I know what I’m doing is not right but theoretically I cannot seem to understand why this approach is incorrect

Thanks

Posted from my mobile device

Hi Bunuel

I agree. However once we get x=a,b
I used this info in st 1

a+b = -1

Since a=x and b=x

X+x = -1
x= -1/2

I know what I’m doing is not right but theoretically I cannot seem to understand why this approach is incorrect

Thanks

Posted from my mobile device

At what two points does the graph of y = (x+a)(x+b) intersect the x axis?

You don't need to worry what the equation represents. Just think, what does 'intersection with x axis' imply? It means the y co-ordinate is 0.

0 = (x+a)(x+b)
or x = -a or -b
Hence the graph must intersect the x axis at points (-a, 0) and (-b, 0). We need the values of a and b now.

Statement 1: a + b = -1
Two variables, only one equation. Not sufficient.

Statement 2: Graph intersects the y axis at (0, -6).
At y axis, x = 0. This means when x = 0, y co-ordinate is -6.
Put these values in y = (x+a)(x+b) to get -6 = ab.
Again, two variables, one equation. Not sufficient alone.

Using both statements, we have two variables and two different equations so we will be able to find the values of a and b. It doesn't matter which is 'a' and which is 'b'. We find that the two of them are -3 and 2. Since we need the points (-a, 0) and (-b, 0), the required points are (3, 0) and (-2, 0). Sufficient.

Answer (C).

In the xy-plane, at what two points does the graph of y = (x + a)(x + b) intersect the x-axis?

(1) a + b = -1
(2) The graph intersects the y-axis at (0, -6)

In the xy-plane, at what two points does the graph of y = (x + a)(x + b) intersect the x-axis?

(1) a + b = -1
(2) The graph intersects the y-axis at (0, -6)

X-intercepts of the function \(f(x)\) or in our case the function (graph) \(y=(x+a)(x+b)\) is the value(s) of \(x\) for \(y=0\).
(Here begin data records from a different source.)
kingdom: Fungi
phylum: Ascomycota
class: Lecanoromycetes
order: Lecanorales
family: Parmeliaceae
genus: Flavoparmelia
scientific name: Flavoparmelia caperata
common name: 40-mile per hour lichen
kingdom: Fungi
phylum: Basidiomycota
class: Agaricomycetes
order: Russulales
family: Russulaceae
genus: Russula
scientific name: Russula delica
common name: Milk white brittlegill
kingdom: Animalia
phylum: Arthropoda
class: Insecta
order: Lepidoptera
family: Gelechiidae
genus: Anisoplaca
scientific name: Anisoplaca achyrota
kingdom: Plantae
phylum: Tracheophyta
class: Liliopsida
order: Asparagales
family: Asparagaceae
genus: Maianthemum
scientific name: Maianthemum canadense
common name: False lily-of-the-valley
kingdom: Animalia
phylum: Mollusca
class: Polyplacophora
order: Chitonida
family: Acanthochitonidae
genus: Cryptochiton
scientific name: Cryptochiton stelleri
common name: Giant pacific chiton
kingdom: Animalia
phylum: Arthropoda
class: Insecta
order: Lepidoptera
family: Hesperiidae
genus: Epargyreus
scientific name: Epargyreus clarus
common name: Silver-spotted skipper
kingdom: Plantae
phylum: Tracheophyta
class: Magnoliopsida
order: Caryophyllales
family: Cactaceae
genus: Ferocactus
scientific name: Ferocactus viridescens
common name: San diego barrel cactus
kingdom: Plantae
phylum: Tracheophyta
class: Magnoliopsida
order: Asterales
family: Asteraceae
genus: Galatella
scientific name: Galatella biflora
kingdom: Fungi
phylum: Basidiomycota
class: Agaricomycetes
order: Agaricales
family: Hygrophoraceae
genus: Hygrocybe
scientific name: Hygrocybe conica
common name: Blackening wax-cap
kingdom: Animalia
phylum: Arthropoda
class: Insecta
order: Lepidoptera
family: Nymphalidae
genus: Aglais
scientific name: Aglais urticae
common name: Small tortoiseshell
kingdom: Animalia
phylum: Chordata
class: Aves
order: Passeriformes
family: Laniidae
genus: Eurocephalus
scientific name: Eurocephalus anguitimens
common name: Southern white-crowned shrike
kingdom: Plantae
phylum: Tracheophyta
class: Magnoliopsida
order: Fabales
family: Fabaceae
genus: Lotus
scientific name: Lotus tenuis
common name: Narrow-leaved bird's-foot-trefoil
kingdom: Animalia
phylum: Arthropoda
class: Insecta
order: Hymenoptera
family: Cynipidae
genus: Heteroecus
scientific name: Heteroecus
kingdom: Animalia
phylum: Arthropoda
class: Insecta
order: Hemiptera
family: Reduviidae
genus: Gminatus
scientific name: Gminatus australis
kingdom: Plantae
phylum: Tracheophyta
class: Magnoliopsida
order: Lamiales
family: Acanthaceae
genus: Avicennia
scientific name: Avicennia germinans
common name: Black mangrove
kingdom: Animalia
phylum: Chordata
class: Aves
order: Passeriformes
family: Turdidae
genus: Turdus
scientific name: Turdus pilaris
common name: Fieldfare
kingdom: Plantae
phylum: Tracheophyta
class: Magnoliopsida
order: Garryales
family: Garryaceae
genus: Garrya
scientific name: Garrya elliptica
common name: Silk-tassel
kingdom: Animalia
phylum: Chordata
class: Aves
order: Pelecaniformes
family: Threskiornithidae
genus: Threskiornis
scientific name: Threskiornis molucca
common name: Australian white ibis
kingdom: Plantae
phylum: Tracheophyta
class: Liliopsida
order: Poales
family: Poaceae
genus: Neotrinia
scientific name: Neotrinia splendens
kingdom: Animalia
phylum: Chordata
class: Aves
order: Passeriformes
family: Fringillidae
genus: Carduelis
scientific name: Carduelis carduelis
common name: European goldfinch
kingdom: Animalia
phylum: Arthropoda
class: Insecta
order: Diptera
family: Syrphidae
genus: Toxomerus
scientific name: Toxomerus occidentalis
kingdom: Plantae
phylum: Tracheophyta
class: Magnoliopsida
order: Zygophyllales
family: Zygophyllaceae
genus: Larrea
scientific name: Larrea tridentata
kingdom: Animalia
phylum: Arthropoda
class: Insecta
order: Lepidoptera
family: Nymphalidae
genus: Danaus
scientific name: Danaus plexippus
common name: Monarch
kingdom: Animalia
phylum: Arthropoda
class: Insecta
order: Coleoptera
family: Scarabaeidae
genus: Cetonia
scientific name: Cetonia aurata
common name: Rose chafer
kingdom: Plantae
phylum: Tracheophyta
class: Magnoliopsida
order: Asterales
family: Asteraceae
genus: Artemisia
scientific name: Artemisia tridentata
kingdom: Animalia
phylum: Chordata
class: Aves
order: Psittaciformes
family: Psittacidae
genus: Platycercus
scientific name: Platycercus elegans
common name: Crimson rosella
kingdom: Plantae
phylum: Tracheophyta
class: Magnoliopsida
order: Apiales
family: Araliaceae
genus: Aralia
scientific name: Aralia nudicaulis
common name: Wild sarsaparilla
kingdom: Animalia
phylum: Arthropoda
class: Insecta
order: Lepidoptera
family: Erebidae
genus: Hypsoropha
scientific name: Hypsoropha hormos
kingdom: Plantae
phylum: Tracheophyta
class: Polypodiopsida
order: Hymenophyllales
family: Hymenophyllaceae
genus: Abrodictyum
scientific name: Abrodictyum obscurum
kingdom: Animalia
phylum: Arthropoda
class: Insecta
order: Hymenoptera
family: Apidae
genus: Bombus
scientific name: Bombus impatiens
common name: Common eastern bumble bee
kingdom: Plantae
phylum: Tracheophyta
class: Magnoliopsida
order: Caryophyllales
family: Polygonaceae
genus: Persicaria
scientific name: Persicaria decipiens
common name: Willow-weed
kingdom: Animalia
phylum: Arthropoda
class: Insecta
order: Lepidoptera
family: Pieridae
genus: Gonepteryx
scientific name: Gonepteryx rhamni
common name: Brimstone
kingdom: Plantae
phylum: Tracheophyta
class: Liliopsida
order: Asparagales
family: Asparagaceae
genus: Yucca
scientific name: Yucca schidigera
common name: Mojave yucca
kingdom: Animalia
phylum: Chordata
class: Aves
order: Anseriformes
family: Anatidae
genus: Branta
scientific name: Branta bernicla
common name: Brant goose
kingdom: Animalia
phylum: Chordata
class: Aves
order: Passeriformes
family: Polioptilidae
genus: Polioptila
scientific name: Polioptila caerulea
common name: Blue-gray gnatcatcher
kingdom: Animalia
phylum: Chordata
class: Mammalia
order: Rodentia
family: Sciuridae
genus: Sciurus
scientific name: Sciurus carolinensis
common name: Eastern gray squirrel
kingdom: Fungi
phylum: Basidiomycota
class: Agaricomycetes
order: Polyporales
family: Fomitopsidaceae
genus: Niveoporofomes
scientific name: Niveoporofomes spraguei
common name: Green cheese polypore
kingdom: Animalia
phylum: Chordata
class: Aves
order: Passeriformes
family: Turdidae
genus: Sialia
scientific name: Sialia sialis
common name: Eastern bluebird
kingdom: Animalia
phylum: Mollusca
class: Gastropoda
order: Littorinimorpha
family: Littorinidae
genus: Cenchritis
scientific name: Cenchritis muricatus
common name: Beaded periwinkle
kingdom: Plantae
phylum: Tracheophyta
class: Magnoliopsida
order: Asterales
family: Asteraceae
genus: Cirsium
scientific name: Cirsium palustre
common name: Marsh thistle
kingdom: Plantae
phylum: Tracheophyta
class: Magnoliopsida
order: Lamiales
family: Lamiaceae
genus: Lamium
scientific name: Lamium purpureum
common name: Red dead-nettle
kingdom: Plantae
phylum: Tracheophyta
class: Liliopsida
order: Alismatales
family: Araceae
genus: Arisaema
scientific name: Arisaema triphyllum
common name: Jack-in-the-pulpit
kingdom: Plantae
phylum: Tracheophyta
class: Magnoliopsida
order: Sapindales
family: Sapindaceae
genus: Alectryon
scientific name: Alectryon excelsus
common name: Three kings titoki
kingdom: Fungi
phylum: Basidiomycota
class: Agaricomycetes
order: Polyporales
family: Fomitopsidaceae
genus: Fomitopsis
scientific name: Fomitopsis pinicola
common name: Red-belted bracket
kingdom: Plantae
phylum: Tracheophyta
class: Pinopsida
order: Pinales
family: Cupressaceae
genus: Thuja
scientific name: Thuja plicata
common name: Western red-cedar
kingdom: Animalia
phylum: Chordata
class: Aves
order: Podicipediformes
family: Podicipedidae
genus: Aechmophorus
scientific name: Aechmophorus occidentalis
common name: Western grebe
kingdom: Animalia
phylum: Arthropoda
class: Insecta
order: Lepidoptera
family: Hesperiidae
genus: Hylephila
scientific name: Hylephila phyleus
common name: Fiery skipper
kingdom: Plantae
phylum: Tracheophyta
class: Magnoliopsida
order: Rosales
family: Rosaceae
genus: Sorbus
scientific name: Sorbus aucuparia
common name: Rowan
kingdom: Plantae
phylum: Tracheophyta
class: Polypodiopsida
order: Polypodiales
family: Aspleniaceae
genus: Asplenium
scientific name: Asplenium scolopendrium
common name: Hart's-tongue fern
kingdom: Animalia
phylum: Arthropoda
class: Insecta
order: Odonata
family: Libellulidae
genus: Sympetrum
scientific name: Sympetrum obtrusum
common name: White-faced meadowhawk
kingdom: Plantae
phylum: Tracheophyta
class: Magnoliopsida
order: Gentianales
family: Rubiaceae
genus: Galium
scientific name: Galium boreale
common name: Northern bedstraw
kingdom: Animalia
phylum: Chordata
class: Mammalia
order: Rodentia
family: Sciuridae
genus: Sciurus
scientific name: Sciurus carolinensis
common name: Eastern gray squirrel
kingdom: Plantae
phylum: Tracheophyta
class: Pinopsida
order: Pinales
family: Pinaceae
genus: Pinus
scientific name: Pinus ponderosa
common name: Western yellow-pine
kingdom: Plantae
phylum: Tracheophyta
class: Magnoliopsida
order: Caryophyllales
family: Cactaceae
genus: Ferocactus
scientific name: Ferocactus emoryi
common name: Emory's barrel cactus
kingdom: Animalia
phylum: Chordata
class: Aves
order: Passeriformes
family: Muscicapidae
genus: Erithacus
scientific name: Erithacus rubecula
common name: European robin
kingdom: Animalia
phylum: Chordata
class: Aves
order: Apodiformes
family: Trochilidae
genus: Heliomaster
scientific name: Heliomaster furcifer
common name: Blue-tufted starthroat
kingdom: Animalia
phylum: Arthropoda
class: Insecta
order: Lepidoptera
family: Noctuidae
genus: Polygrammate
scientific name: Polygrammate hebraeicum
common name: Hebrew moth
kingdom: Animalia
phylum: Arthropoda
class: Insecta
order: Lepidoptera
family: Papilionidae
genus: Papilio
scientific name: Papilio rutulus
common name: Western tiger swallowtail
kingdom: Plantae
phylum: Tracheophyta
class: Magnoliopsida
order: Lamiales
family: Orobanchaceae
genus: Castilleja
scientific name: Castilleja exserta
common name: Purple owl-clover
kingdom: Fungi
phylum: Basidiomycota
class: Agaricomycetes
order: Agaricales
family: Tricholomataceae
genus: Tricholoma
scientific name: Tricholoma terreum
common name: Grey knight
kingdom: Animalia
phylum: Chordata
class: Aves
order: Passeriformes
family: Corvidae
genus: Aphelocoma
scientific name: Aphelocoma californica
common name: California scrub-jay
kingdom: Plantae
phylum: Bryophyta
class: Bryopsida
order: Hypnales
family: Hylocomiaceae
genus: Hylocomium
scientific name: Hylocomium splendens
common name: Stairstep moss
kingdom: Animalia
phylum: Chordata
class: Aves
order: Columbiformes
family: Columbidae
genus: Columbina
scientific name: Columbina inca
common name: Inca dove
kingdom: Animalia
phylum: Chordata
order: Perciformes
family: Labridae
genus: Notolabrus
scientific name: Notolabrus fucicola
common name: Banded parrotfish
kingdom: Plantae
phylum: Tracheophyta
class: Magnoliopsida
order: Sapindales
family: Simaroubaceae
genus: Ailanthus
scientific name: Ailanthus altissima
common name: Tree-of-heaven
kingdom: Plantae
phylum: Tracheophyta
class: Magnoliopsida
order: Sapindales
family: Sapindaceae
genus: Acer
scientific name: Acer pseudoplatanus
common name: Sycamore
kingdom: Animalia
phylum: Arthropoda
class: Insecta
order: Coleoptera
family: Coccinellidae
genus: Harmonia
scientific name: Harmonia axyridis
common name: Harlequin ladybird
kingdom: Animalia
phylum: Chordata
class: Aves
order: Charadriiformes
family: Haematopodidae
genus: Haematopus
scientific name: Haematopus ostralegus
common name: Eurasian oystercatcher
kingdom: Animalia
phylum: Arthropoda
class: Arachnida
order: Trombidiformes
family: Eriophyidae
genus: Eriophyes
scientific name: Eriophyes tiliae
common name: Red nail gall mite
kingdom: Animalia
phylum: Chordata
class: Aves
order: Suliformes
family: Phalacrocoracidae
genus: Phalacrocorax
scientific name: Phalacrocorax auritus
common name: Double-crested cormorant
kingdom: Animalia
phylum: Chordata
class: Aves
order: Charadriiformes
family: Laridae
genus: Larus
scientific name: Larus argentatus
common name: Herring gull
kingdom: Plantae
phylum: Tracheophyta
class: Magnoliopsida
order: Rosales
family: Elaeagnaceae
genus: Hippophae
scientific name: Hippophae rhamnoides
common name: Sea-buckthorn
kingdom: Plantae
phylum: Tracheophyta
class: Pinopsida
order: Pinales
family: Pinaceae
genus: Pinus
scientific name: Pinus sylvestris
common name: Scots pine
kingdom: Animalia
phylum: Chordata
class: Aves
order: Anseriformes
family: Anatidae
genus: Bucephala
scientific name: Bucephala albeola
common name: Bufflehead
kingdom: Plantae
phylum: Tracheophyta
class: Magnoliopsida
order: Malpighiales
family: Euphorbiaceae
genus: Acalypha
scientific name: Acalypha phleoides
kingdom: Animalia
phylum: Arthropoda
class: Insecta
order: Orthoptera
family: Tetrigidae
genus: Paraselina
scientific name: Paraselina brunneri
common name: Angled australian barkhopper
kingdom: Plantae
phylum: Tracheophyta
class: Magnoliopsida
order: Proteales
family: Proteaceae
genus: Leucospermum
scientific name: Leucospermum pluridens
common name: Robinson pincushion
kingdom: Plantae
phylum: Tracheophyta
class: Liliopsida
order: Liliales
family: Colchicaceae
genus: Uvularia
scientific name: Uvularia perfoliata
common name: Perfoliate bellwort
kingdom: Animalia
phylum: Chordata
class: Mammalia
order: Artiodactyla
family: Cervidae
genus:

So basically the question asks to find the roots of quadratic equation \((x+a)(x+b)=0\).

\((x+a)(x+b)=0\) --> \(x^2+bx+ax+ab=0\) --> \(x^2+(a+b)x+ab=0\).

Statement (1) gives the value of \(a+b\), but we don't know the value of \(ab\) to solve the equation.

Statement (2) tells us the point of y-intercept, or the value of \(y\) when \(x=0\) --> \(y=(x+a)(x+b)=(0+a)(0+b)=ab=-6\). We know the value of \(ab\) but we don't know the value of \(a+b\) to solve the equation.

Together we know the values of both \(a+b\) and \(ab\), hence we can solve the quadratic equation, which will be the x-intercepts of the given graph.


Answer: C.


Hope it's clear.